= Excerpted passage =
########################################
Over time, events within Maine (the drive for industrial policy) congealed to create a new key actor or public entrepreneur. After various organizational transformations, it has emerged as the Maine Science and Technology Foundation. It has gone through a birth and growth phase and, since 1992, a series of tests that have strengthened it.

Along the way, it has attracted an ever larger group of constituents, first in the research community and more recently in the business and political worlds. Important in this respect is the university. In the early years of the Maine Science and Technology Commission, the university was regarded as a problem, with a president whose priorities were widely seen as more athletics than research. As of 1992, Fred Hutchinson, who had been part of the beginning of EPSCoR and had then left the state, came back as president of the University of Maine. A one time vice-president for Research, Hutchinson not only gave more priority to research generally at Maine, but also supported EPSCoR in particular. He made the research priorities put forward in the EPSCoR grant (which he inherited) his priorities for the University of Maine generally. Even though downsizing his university, he vowed he would protect the EPSCoR initiatives and build on them. The "problem" with the university had been non-commitment, or at least non-priority for EPSCoR, in the past, not now. what is ominous about this otherwise promising story of institutional development and growing support is the fact that the federal push of EPSCoR seems not yet to have yielded an institutionalized state government pull. The Centers for Innovation have little prominence in this story, although their potential merit is notable. There is a sense that there are two "product lines" in MSTF: the federal university-oriented EPSCoR line and the state's industry-oriented economic development line. If they have congealed into a symbiotic and mutually reinforcing science/industrial policy, it is not apparent. The fields supported are different and there is a sense of fragmentation. It may be that the DOE-EPSCoR grant will prove a major step toward integrating EPSCoR with the Centers for Innovation program. But that remains to be seen. The difficulties, in any event, are understandable. It is hard, indeed impossible, to consolidate and strategize when institutional survival is at issue, and one program is being bolstered at the expense of another.

Maine has yet to make "the decision" to compete in a serious way in the world of science, technology, and economic development. While any visitor to Maine yearns (along with Mainers) to keep Maine "Maine" and avoid the negatives of more industrialized societies, the fact remains that Maine cannot stay still. Maine is already victimized by an unguided change process. The old jobs are going and Maine will either decline economically ( and suffer considerable brain drain) or find new jobs on which to build. For the latter to happen, Maine needs at least one out standing research university, and there is little evidence that Maine is willing to back Its university with any lasting commitment.

There are various studies available about what Maine must do to advance. The missing link is an industrial policy backed by political will. Given the structure of Maine government, especially with a legislature now subject to term limits, the governor must supply stable political leadership.

There is much to be said for the Maine Science and Technology Foundation as an institutional mechanism. It has a good design, the potential to supply administrative momentum, and the potential to link universities, research institutions, industry, and government. But it can not function effectively without an environment of political support. That has to be supplied primarily by the governor and legislature, lest Maine be pulled down by unfavorable internal forces or apart by various federal EPSCoR agencies. Maine is in a period of transition in which a favor able future is possible, but by no means assured.
########################################
= Provided information =
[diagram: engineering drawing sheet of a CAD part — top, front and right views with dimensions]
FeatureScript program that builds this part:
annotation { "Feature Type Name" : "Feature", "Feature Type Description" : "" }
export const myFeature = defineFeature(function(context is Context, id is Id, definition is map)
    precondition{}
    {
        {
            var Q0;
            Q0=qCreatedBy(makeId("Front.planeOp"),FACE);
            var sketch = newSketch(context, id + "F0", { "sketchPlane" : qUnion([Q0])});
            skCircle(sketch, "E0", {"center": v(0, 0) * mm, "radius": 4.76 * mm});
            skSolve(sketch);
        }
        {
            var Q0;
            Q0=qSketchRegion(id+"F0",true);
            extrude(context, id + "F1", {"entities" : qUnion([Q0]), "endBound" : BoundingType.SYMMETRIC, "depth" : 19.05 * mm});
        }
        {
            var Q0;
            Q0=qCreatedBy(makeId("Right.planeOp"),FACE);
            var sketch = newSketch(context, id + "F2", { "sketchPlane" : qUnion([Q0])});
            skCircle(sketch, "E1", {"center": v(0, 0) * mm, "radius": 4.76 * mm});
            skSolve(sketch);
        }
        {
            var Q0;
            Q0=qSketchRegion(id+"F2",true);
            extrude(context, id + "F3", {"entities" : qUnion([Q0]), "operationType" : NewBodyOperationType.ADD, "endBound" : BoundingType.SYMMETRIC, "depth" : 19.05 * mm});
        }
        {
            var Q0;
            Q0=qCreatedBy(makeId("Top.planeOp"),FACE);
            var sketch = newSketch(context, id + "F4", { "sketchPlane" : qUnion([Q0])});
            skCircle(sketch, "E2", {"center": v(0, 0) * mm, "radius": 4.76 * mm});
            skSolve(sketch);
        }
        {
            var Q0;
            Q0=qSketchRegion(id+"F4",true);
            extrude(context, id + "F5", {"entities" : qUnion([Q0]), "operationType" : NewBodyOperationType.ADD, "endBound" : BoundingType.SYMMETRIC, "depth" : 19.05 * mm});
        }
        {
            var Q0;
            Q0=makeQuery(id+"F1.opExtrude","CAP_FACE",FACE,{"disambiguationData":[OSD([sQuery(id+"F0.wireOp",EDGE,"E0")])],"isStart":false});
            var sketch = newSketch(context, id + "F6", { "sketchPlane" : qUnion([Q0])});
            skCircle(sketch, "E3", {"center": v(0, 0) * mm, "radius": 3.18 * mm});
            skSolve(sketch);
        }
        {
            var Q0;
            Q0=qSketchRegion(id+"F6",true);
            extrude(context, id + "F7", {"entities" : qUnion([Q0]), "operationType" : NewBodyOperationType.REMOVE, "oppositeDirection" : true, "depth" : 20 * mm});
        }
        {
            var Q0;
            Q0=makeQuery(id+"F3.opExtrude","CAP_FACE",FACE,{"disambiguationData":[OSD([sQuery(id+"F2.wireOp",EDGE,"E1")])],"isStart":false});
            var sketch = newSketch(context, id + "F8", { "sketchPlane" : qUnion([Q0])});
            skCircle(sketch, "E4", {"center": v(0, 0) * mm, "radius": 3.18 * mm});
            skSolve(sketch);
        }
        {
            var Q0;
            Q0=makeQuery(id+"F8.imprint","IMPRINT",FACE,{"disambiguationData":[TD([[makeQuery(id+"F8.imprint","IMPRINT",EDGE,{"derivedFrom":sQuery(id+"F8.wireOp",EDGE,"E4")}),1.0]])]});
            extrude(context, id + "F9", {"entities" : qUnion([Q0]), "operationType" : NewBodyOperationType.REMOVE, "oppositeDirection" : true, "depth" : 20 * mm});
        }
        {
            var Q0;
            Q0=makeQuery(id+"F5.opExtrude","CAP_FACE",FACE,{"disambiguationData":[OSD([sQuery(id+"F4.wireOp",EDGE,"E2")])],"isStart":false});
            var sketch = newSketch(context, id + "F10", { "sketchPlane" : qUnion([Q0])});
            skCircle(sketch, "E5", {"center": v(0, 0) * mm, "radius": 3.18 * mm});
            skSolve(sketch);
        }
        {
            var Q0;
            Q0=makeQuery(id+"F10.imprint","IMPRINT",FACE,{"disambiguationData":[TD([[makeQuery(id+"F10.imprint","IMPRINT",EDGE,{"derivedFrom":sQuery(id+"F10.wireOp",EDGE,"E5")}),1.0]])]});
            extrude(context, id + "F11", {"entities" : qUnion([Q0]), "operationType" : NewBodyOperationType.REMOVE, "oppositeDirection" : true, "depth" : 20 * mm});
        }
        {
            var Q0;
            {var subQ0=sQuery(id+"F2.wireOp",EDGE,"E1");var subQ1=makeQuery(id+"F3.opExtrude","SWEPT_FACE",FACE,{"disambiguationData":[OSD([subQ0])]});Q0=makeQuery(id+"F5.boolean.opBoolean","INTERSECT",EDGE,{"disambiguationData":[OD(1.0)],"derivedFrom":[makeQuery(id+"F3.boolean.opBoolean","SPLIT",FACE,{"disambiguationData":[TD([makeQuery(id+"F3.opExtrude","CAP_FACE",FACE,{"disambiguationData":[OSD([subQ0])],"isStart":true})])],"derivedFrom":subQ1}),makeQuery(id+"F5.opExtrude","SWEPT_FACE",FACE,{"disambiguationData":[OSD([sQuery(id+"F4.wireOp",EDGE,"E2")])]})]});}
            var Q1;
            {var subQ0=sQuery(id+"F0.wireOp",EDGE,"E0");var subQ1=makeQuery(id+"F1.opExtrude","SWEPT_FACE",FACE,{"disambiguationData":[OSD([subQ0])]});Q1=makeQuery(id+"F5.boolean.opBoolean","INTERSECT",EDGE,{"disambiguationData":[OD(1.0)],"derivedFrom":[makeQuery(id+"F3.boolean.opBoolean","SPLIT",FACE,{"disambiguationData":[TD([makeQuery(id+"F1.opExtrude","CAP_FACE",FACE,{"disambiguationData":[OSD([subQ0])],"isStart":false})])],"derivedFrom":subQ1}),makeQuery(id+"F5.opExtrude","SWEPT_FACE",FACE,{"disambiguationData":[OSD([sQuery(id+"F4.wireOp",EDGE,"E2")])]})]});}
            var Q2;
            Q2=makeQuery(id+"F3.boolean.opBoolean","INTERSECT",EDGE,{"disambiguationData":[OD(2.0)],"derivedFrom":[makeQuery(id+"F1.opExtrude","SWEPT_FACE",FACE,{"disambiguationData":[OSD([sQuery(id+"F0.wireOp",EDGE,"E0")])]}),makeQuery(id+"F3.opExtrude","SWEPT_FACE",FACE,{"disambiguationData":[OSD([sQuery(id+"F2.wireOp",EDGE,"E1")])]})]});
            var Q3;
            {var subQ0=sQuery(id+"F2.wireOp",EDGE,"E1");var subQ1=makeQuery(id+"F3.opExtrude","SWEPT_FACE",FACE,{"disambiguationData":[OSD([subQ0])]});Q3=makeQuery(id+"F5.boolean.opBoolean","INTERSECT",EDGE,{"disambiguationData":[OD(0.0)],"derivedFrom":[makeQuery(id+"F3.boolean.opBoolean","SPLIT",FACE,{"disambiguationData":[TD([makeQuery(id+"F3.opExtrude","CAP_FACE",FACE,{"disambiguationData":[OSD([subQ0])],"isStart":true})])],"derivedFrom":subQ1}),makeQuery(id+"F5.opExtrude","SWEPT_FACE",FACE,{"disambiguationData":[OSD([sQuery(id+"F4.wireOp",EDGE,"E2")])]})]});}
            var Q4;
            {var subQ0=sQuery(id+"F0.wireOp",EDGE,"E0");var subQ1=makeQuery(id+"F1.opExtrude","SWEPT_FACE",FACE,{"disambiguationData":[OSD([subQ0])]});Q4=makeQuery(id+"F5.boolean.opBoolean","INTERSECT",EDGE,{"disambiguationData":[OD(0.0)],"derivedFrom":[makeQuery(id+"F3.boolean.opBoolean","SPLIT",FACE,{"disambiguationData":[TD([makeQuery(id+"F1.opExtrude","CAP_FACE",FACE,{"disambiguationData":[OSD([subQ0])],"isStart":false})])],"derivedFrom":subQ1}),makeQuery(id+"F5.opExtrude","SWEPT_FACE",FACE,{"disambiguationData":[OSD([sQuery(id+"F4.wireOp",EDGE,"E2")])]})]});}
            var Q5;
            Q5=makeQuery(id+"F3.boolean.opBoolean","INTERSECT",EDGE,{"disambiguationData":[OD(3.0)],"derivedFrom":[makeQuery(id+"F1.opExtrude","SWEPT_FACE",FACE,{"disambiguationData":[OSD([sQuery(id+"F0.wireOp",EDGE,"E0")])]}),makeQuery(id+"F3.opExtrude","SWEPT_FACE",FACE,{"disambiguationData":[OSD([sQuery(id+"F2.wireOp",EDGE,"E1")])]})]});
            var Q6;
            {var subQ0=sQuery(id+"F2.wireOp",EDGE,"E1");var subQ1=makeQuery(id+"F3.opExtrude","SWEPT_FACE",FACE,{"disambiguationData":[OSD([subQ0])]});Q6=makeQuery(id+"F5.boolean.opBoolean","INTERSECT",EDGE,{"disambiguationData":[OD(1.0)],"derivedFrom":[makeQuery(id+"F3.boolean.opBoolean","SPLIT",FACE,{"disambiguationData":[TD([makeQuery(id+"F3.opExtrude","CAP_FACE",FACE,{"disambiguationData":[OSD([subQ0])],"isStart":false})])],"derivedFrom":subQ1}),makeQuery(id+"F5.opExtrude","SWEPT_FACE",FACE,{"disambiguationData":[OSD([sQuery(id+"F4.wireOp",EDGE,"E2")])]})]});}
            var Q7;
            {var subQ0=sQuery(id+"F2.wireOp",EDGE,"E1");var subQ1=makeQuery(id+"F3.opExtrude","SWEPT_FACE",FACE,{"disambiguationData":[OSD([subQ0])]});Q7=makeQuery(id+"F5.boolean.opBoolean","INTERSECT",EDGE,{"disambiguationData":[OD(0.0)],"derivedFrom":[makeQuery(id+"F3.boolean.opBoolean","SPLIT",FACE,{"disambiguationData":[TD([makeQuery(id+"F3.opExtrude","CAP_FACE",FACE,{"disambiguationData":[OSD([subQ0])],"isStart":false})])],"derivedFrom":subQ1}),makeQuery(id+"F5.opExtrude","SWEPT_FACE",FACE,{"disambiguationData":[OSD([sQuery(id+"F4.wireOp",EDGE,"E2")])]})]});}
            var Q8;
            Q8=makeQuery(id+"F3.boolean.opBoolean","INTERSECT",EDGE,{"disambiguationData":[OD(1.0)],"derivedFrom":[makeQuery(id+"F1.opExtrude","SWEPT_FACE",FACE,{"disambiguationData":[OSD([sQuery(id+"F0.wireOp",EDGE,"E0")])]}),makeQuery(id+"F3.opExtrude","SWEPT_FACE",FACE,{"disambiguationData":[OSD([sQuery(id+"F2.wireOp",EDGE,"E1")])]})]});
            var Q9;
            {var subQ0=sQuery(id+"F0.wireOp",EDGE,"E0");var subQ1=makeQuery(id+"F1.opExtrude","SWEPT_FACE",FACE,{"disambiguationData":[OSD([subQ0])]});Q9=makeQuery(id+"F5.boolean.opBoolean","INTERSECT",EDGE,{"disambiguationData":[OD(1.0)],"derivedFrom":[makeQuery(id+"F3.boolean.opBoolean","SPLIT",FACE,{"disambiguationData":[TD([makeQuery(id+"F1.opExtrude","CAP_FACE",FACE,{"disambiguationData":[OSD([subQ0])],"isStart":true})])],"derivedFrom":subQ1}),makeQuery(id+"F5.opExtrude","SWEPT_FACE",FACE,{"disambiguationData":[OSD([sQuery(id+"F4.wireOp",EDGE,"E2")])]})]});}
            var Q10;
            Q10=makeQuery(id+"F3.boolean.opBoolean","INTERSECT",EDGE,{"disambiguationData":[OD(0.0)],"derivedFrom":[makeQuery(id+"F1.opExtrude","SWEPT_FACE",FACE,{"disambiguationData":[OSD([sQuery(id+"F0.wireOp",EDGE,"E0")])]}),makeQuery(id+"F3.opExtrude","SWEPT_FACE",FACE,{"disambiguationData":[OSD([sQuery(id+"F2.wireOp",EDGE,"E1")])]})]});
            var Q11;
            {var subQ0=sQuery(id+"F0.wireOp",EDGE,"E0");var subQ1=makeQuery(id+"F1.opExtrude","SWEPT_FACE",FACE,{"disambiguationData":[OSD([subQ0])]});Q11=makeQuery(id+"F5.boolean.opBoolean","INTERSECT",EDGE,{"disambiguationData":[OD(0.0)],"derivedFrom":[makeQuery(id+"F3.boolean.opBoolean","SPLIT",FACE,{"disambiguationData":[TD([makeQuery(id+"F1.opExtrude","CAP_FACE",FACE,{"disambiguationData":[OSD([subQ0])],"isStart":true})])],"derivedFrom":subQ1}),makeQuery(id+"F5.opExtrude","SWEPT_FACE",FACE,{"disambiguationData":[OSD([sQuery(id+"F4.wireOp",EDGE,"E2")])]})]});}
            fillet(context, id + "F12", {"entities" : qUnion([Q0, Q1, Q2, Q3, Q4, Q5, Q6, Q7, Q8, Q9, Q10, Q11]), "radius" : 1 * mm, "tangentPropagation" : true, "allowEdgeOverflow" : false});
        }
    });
########################################
= Prompt 1 =
From the passage on Maine's science and technology policy, list the groups that the Maine Science and Technology Foundation has the potential to link.
= Prompt 2 =
Answer these questions from the passage on Maine's science and technology policy:
(a) Since what year has the Maine Science and Technology Foundation gone through a series of tests?
(b) Who came back as president of the University of Maine?
(c) What is Maine's legislature now subject to?

= Task answer 1 =
Universities, research institutions, industry, and government.

= Task answer 2 =
(a) 1992.
(b) Fred Hutchinson.
(c) Term limits.